Some Myths About Thanksgiving
By Cami Mckenzie
Over the years, I have seen plenty of theories and statements made revolving around Thanksgiving. Here are a few common misconceptions that I’m about to debunk for you.
- MYTH: Eating too much Turkey makes you sleepy
You would need to eat about 5.4 pounds of turkey before actually feeling the effects of tryptophan. That’s about one entire Turkey!
- MYTH: Thanksgiving has been celebrated every year since the nation’s founding
When Congress passed the Holiday Act in 1870, Thanksgiving was declared one of the first four official holidays (The pilgrims celebrated their version in 1621). Christmas, New Year’s Day, Thanksgiving, and Independence Day were all declared holidays under that statute, although only Thanksgiving’s date could be freely chosen by the president.

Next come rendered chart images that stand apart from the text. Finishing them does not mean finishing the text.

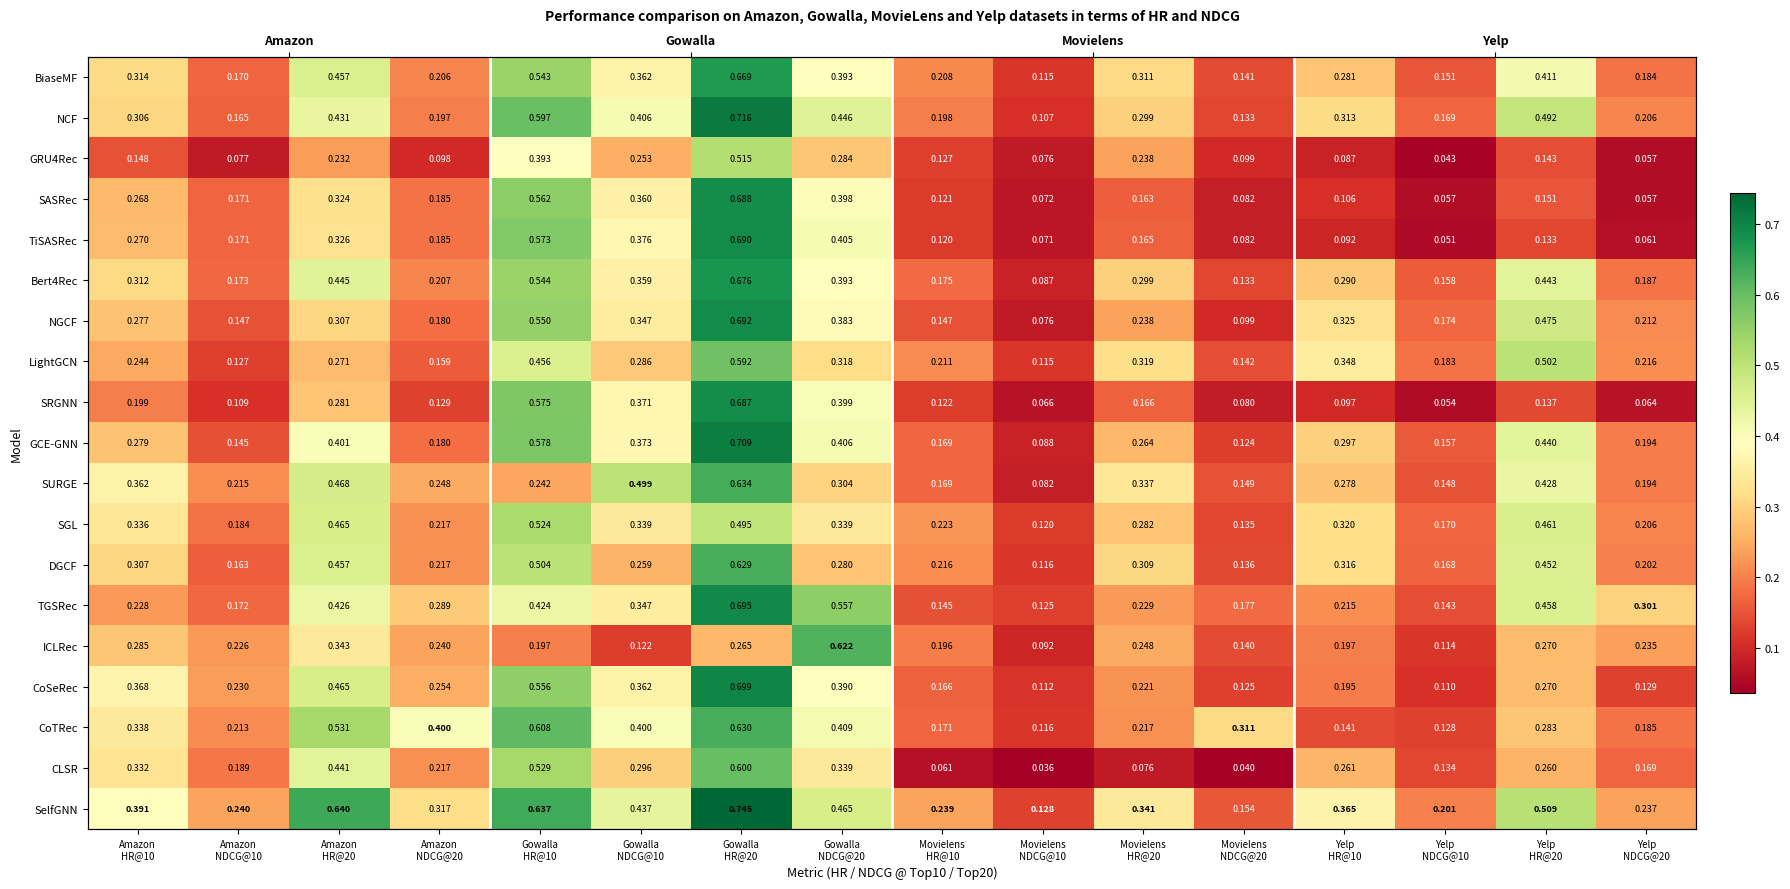

What is the spread (max minus min) of values at Movielens
HR@10?

0.2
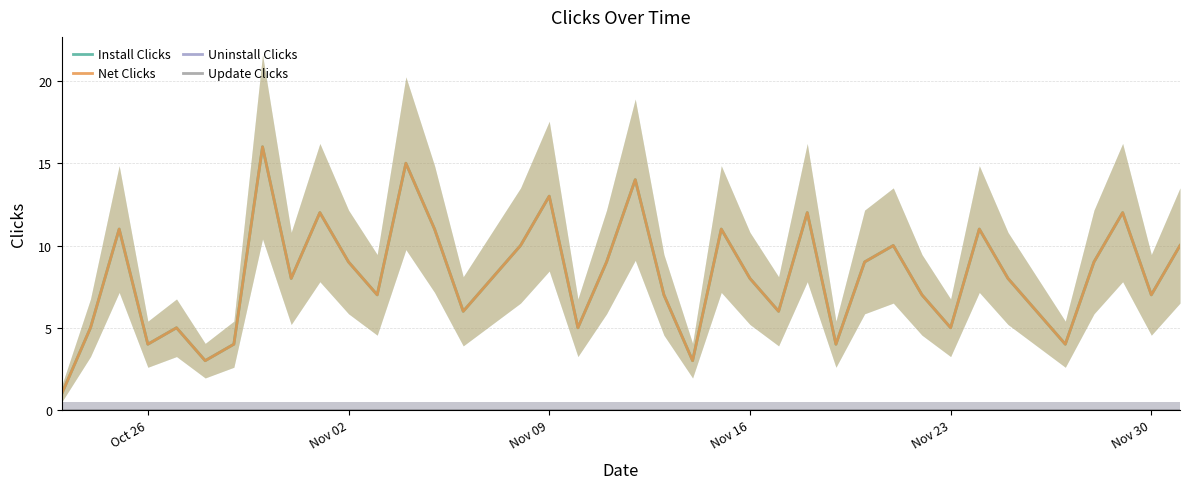

Rank the series by their maximum value, from lowest to highest.

Uninstall Clicks, Update Clicks, Install Clicks, Net Clicks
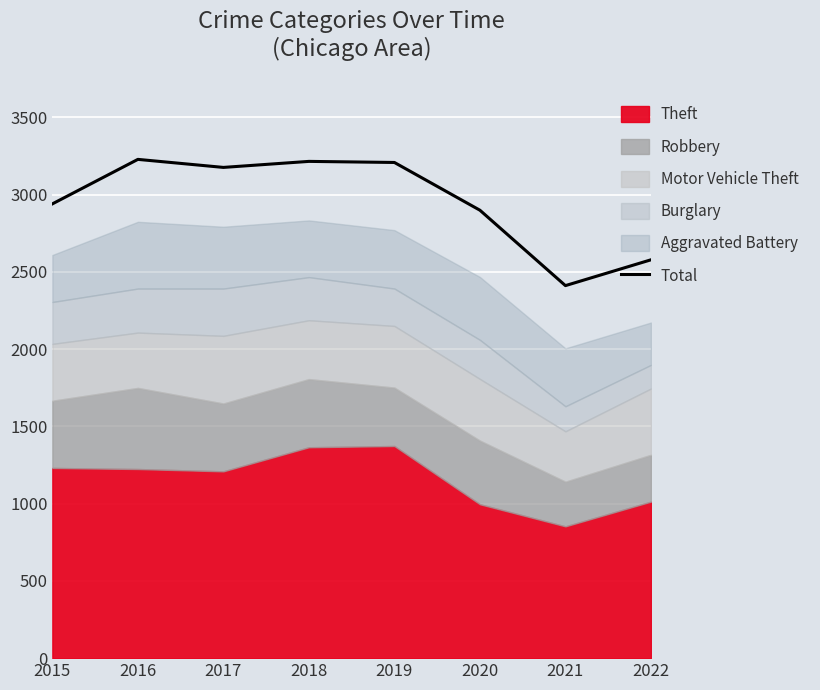

Approximately how many times larger is the value at 2020 compared to 2016?

0.9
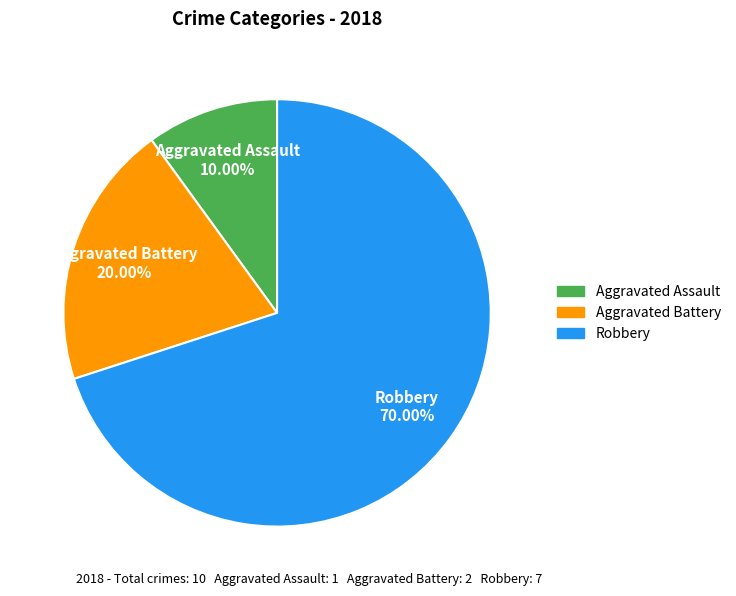

Count the number of slices in the pie.

3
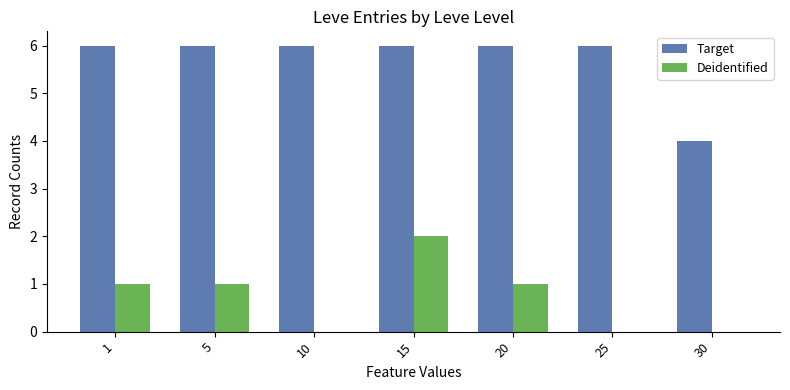

Between 5 and 15, which series saw the biggest shift?

Deidentified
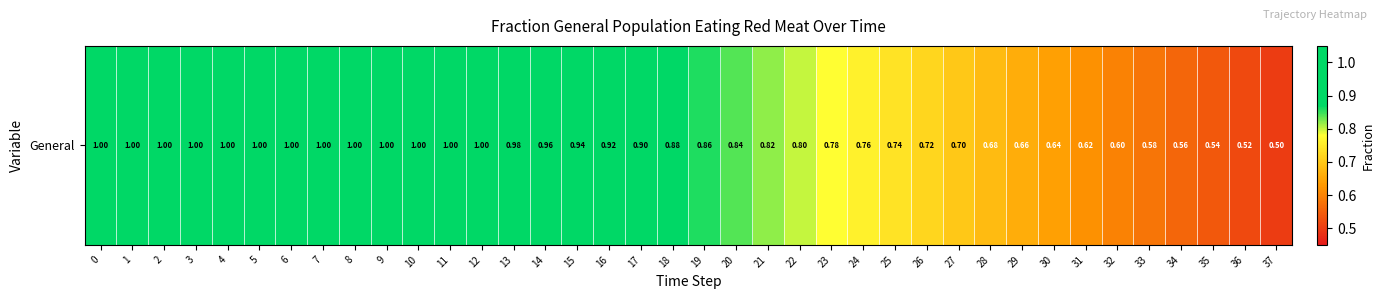

True or false: the data shows 0.2 at 36.

False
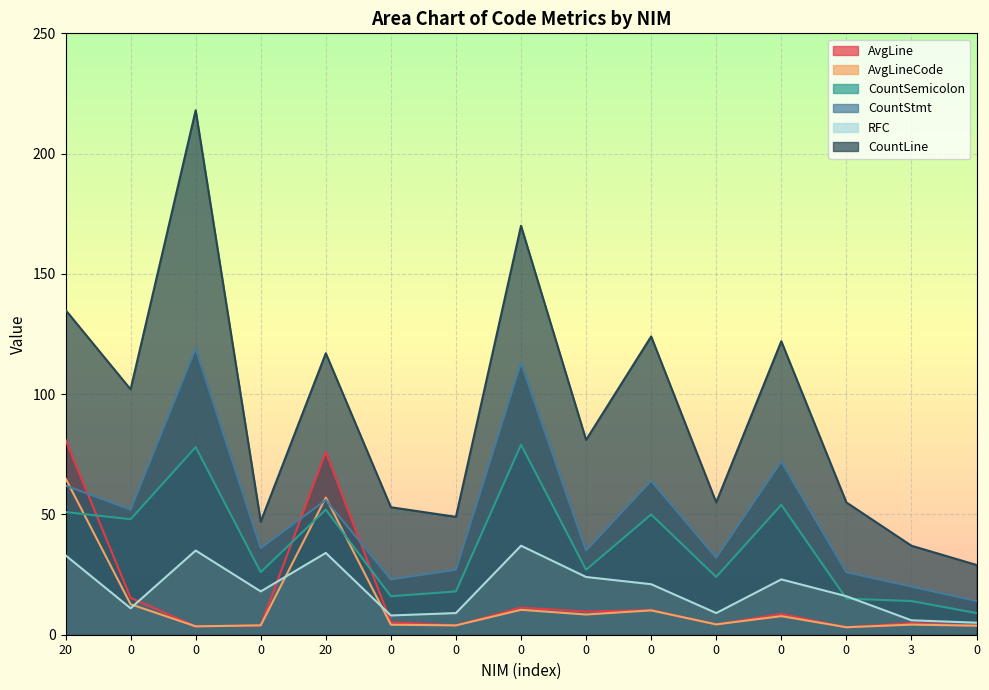

How many values in the CountStmt series exceed 36?

7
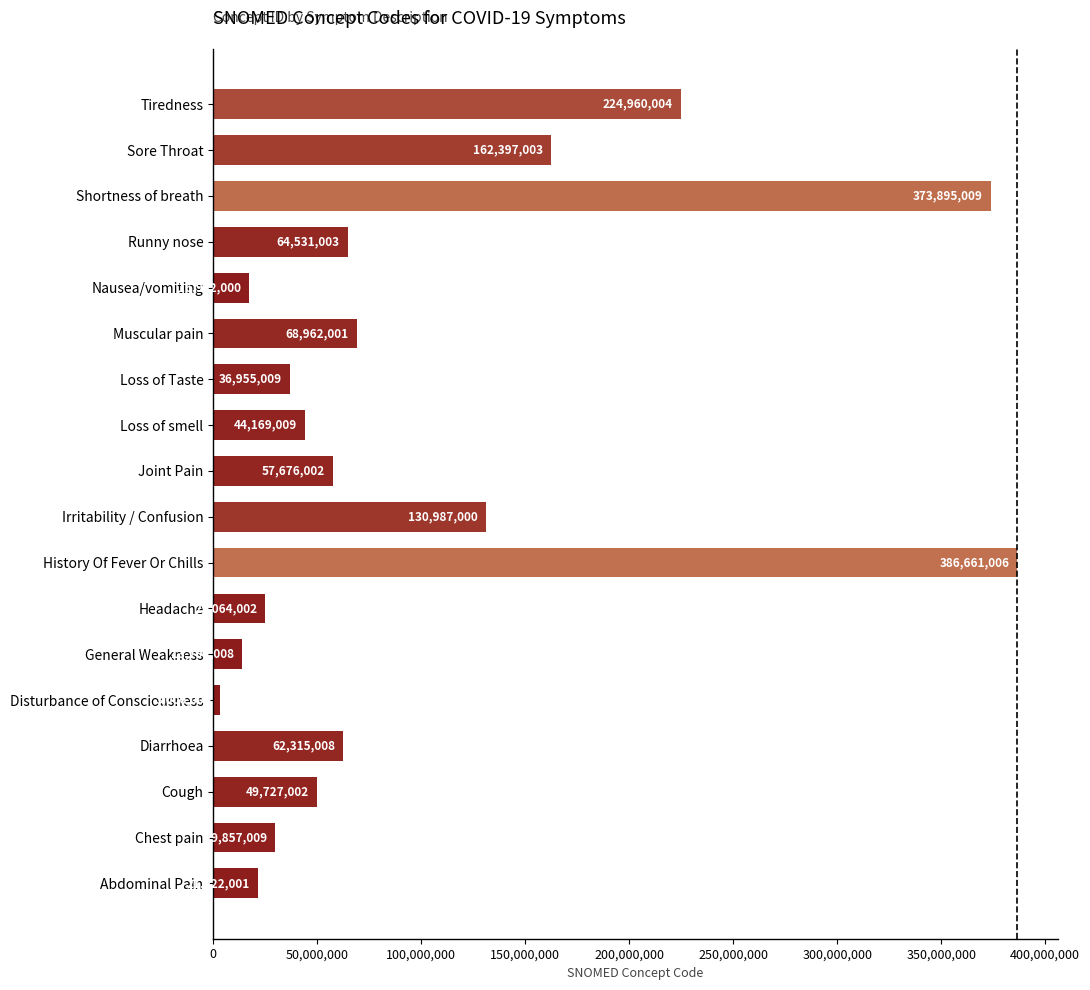

Does the chart contain stacked bars?

No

- MYTH: Turkey was eaten at the first Thanksgiving
Turkey and pie were not mentioned as being included in the 1621 feast. The settlers had no oven, no butter, and no wheat flour for a crust. What is known is that the Wampanoag brought perhaps a goose or duck, and that the Pilgrims harvested crops to eat.
- MYTH: Thanksgiving has always been about celebrating family.
Thanksgiving was a multicultural community event. The Pilgrims would never have extended an invitation to the Indians if it had been about family.